Like the comment above yours says there are algorithms for SSP that are polynomial in the target value of the sum. For values on the order of something someone would buy with a credit card I think they should be practical.
It's for reconciling customers' items such as point of sale, payroll, and other systems with bank transactions. Each client item has date, description, and amount. Each transaction similarly has date, description and amount. The goal is to match all items with corresponding bank transactions. However, it is more complicated because:
* bank dates and item dates may not be the same. A sale may take a few days to clear the bank.
* amounts may not be the same. A credit card sale may be for 100, but when it clears the bank, the CC provider has deducted fees, so it's 98.

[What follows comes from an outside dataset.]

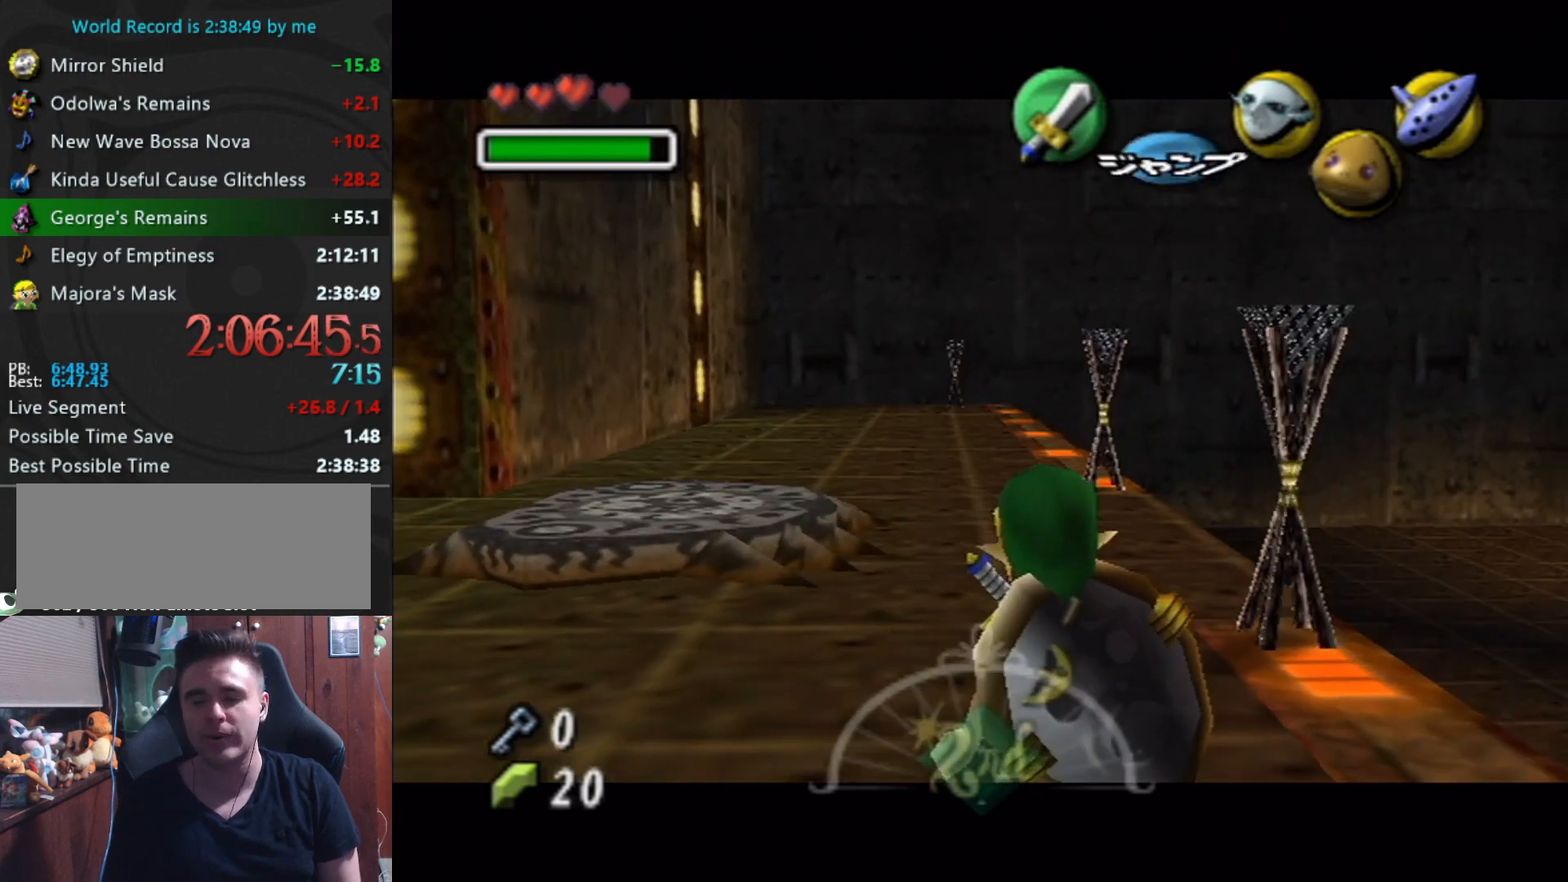
{"buttons": ["L1"], "left_stick": "left", "events": [[467, "left_stick", "left"]]}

* quantities may not be the same. Ten sales may be deposited as one deposit. In some cases, multiple items may match to multiple transactions.

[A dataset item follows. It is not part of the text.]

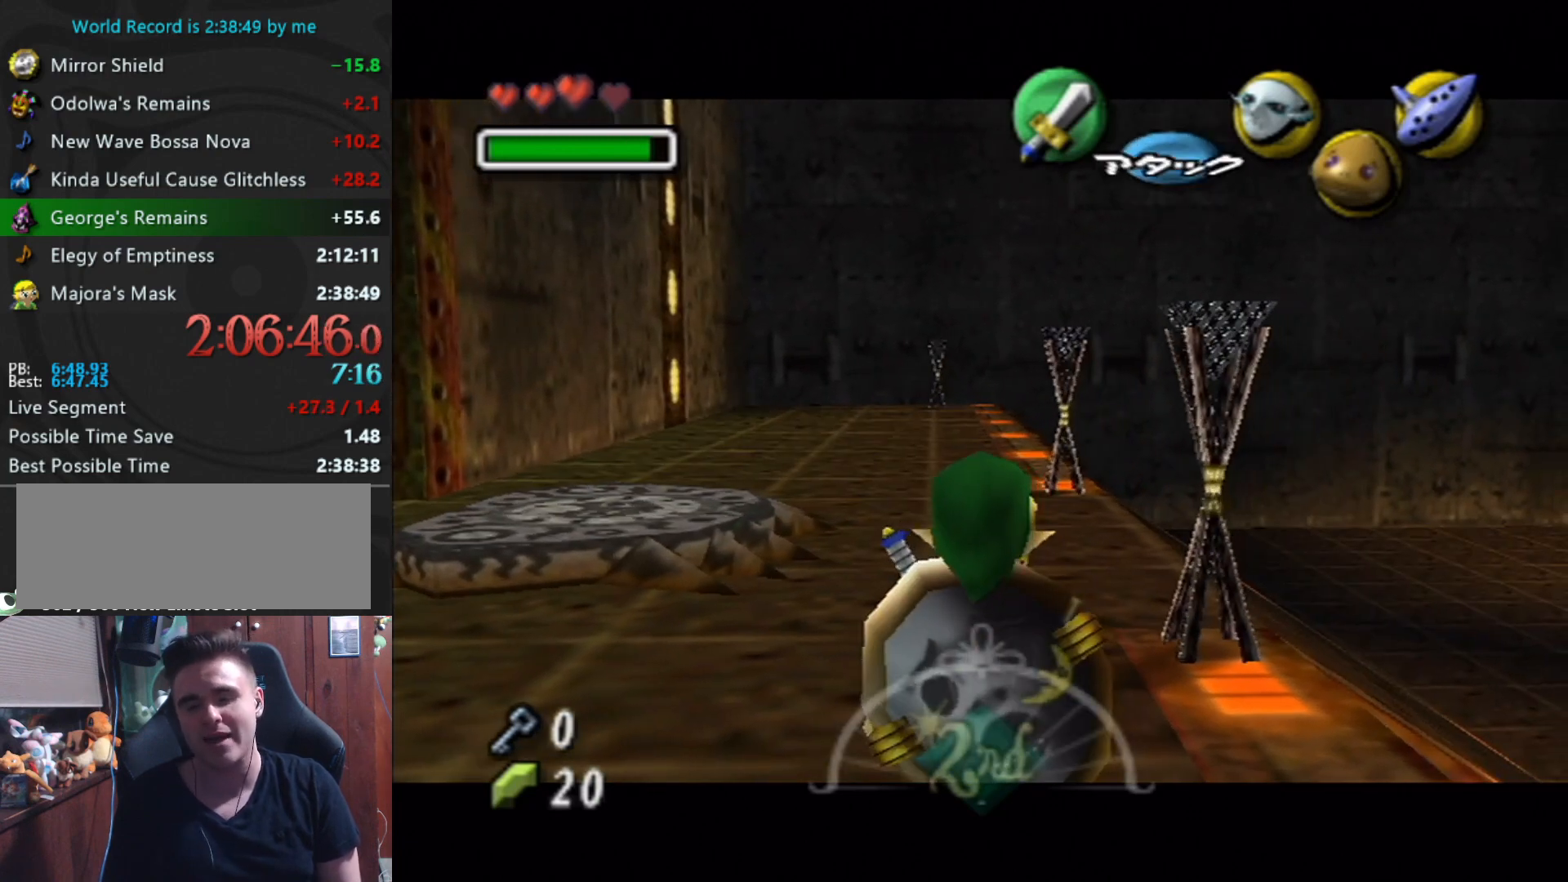
{"buttons": ["L1"], "left_stick": "center", "events": [[433, "left_stick", "center"]]}
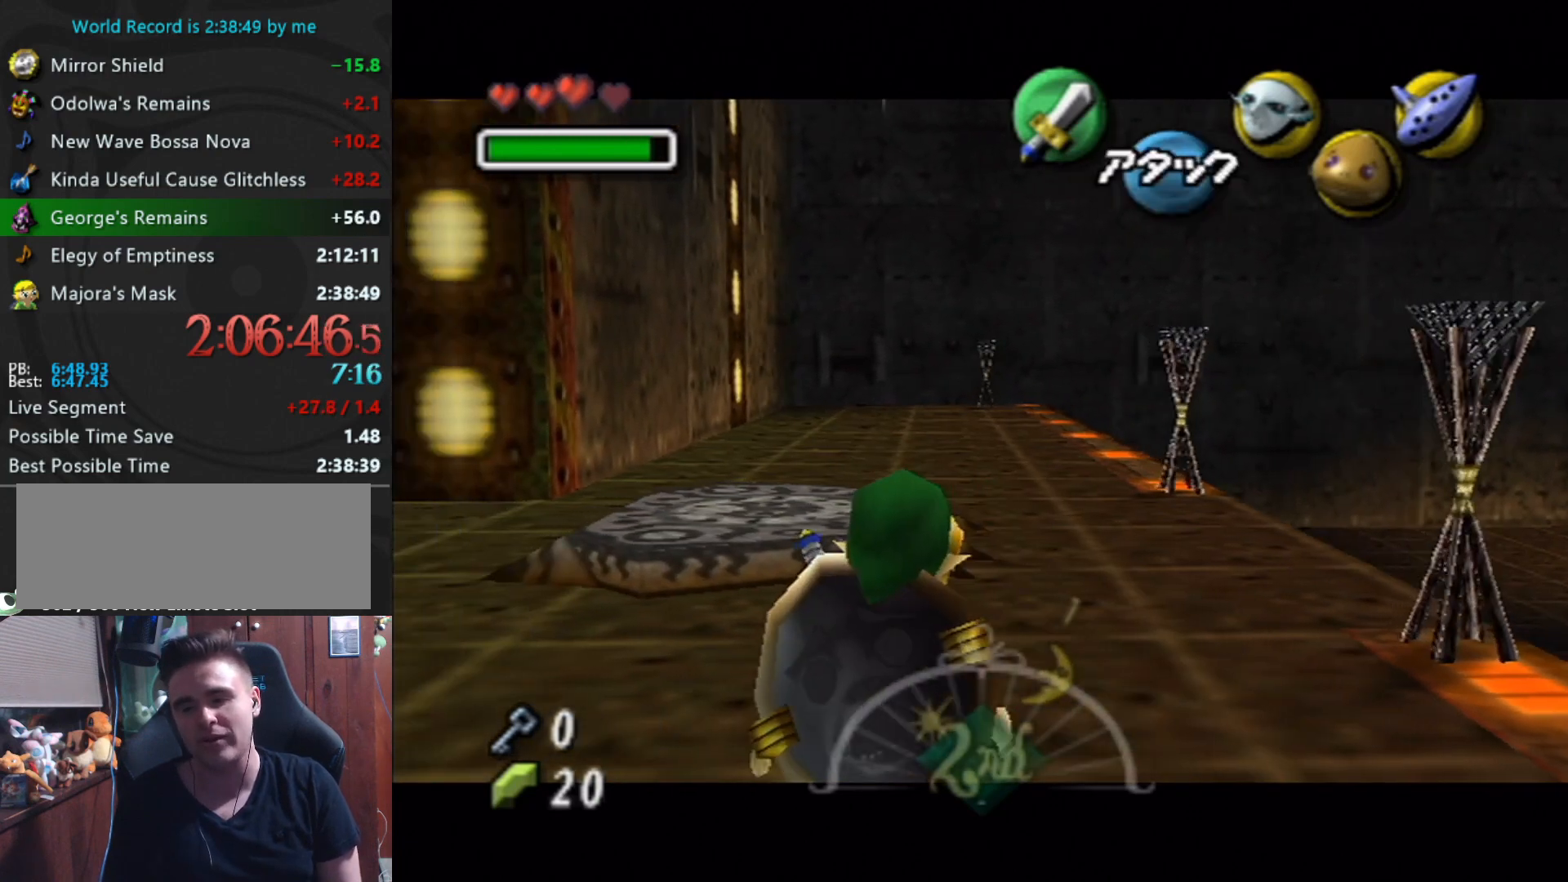
{"buttons": ["L1"], "left_stick": "left", "events": [[233, "left_stick", "left"]]}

* there are rules about which matches are best. A sale may match ten transactions, but it can be important to match the right one, typically the closest date.
As others have suggested, I can take shortcuts by ignoring some sets. But it is tricky and slow, especially for large sets.
"Waveguide networks in three-dimensional architecture were written by the femtosecond laser with a repetition rate of 1 MHz, a central wavelength of 513 nm, a pulse duration of 290 fs, and a pulse energy of 190 nJ. Before radiating into the borosilicate substrate at a depth of 170 μm, the laser beam was shaped by a cylindrical lens and then focused by a 100× objective with a numerical aperture of 0.7. During the fabrication, the translational stage moved in x, y, and z directions according to the user-defined program at a constant speed of 15 mm/s. The careful measurements and characterization on the geometric parameter dependence of the three types of junction, such as coupling length, coupling distance, decoupling distance, and curvature, were taken to optimize the performance to form the standard elements."
I have to say, this stuff is really cool. Maybe one day we’ll get good enough at shifting atoms around so that custom computing substrates can be built much faster and cheaper.
The problem with using a photonic computer to solve an NP-hard problem is that as the problem size increases, the amount of light at the output node drops exponentially. Even under the assumption that you can get rid of all background noise, that means you need to run your detector for longer so as to be able to detect the output photons, and…the running time increases exponentially.
Perhaps there are interesting quantum effects that could be exploited, but the authors specifically note that they aren’t doing that.
So this is a neat engineering project but an almost certainly irrelevant computational project.